Betty Reid Soskin is a park ranger with the National Park Service.
by Audrey Peterman

When Park Ranger Betty Reid Soskin introduced President Obama at the lighting of the National Christmas Tree at the White House in 2015, the image of her enslaved great-grandmother, Leontine, was vivid in her mind.

She was a big part of Betty’s life all the way through her childhood and lived to see her married with children.

In her compact body, Ranger Soskin bore that long train of history dating from 1846 with her great-grandmother’s birth into slavery, and touched it to the Presidency of the United States when she hugged President Obama. The future will unfold with this in the minds of her two grand-daughters who were in the audience, and millions of others who watched.

Ranger Soskin, now 96 years old, is the oldest working park ranger in our peerless park system. She clutched a photograph of her great-grandmother when she met the President. He held her hand and pressed something into her palm, gently closing her fingers over it. She looked down in wonder to find his Seal of the President of the United States.

If you don’t find that moment awesome, check your pulse. When someone with direct roots in slavery can ascend to be embraced and admired by the President of the United States on the most joyous stage in the land, it’s evidence that our democratic ideals, “with liberty and justice for all” are alive and well.

This beautiful example of healing and harmony is in stark contrast to the vitriol, xenophobia and downright churlish meanness dominating our political discourse today. Could the story of the President and Ranger Betty unfold in the America that some of today’s presidential candidates and their supporters espouse? I think not! We’ve made progress, even now striving on many fronts toward greater freedom and equality. We must realize that democracy does not come wrapped up in a tidy little box to be set aside and observed. It has and will always require the commitment and vigilance of informed citizens who continually shape and refine it to more fully reflect our shared values.

So those who would take us back to the dark pit of tribalism and religious bigotry must be confronted with the evidence of how our baser nature served us ill n the past. The National Park System is ground zero for this exploration as it protects our history at the place where it happened. Appropriately the President and the park ranger made history in one of our most prestigious units, President’s Park on the White House Ellipse.

For example, as hellacious as the current conversation about internment is, we’ve tried that before with disastrous results. You can literally see that in the Japanese Internment Camps of Manzanar and Minidoka . In 1988 the US Government sought to compensate for this taint by paying $20,000 and apologizing to each of the hundreds of thousands of American citizens who were removed from their homes and interned during WWII, solely because of their Japanese ancestry. Subsequently the camps were designated by Congress to be protected as parks and a cautionary tale.

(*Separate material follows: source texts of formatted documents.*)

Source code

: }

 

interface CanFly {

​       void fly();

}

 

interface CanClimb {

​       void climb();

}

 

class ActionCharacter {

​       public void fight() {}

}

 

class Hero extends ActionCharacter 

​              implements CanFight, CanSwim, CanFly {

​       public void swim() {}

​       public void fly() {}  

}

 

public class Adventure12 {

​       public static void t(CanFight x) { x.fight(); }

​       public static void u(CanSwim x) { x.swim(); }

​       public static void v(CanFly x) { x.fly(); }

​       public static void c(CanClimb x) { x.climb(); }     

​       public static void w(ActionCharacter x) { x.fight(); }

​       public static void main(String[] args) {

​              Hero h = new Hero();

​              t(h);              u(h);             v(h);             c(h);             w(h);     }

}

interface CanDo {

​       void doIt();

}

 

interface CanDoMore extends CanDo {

The words “fascism” and “Hitler” are becoming a drumbeat in our national conversation, with one candidate drawing direct comparison. Ranger Soskin is among the few Americans today who have direct experience with the hellishness represented by fascism and Hitler. Visit Rosie the Riveter WWII Home Front National Historical Park to see and hear her. Let’s go to the battlefields at Gettysburg or the monuments on the Washington Mall commemorating the sacrifices of our servicemen and women in World War II, Korea, Viet Nam and the Gulf Wars that are all part of the National Park System, and we will be reminded what it takes to keep our way of life free, democratic and inclusive.

President Obama left the climate talks in Paris where arguably the future of mankind was being determined, to be part of the 93-year-old tradition of lighting the Christmas Tree. I imagine him filled with the anticipation of a schoolboy at the thought of meeting the real life park ranger who is older than the tradition by a year; who integrated the shipbuilding workforce in Richmond, California when women built the ships that helped win WWII; who helped develop the park that contains the artifacts of her work and today gives tours from memory to visitors from all over the world.

After their embrace the President expressed his appreciation for Betty and her great-grandmother’s service. Then he quipped, “I want tips on how I can look that good at 94.”

The president also praised the Directors of the National Park Service and the National Park Foundation and their teams for their hard work and service to our national parks and great outdoors.

“What sets us Americans apart is that we do not merely declare for liberty. We staunchly stand for it. To be an American is not only to know that you are born free, it is to have the courage to defend your freedom,” says one interpretation of the Declaration of Independence.

Too many Americans seem unaware of the need to defend our freedom. Too many people are telling me, “I just want to get away from the hate,” instead of organizing to confront it. It’s our responsibility to keep the light shining and a democracy in which we continually progress to greater equality and justice. We cannot let the investment of so many before us go down in infamy. Participate in our democracy, please.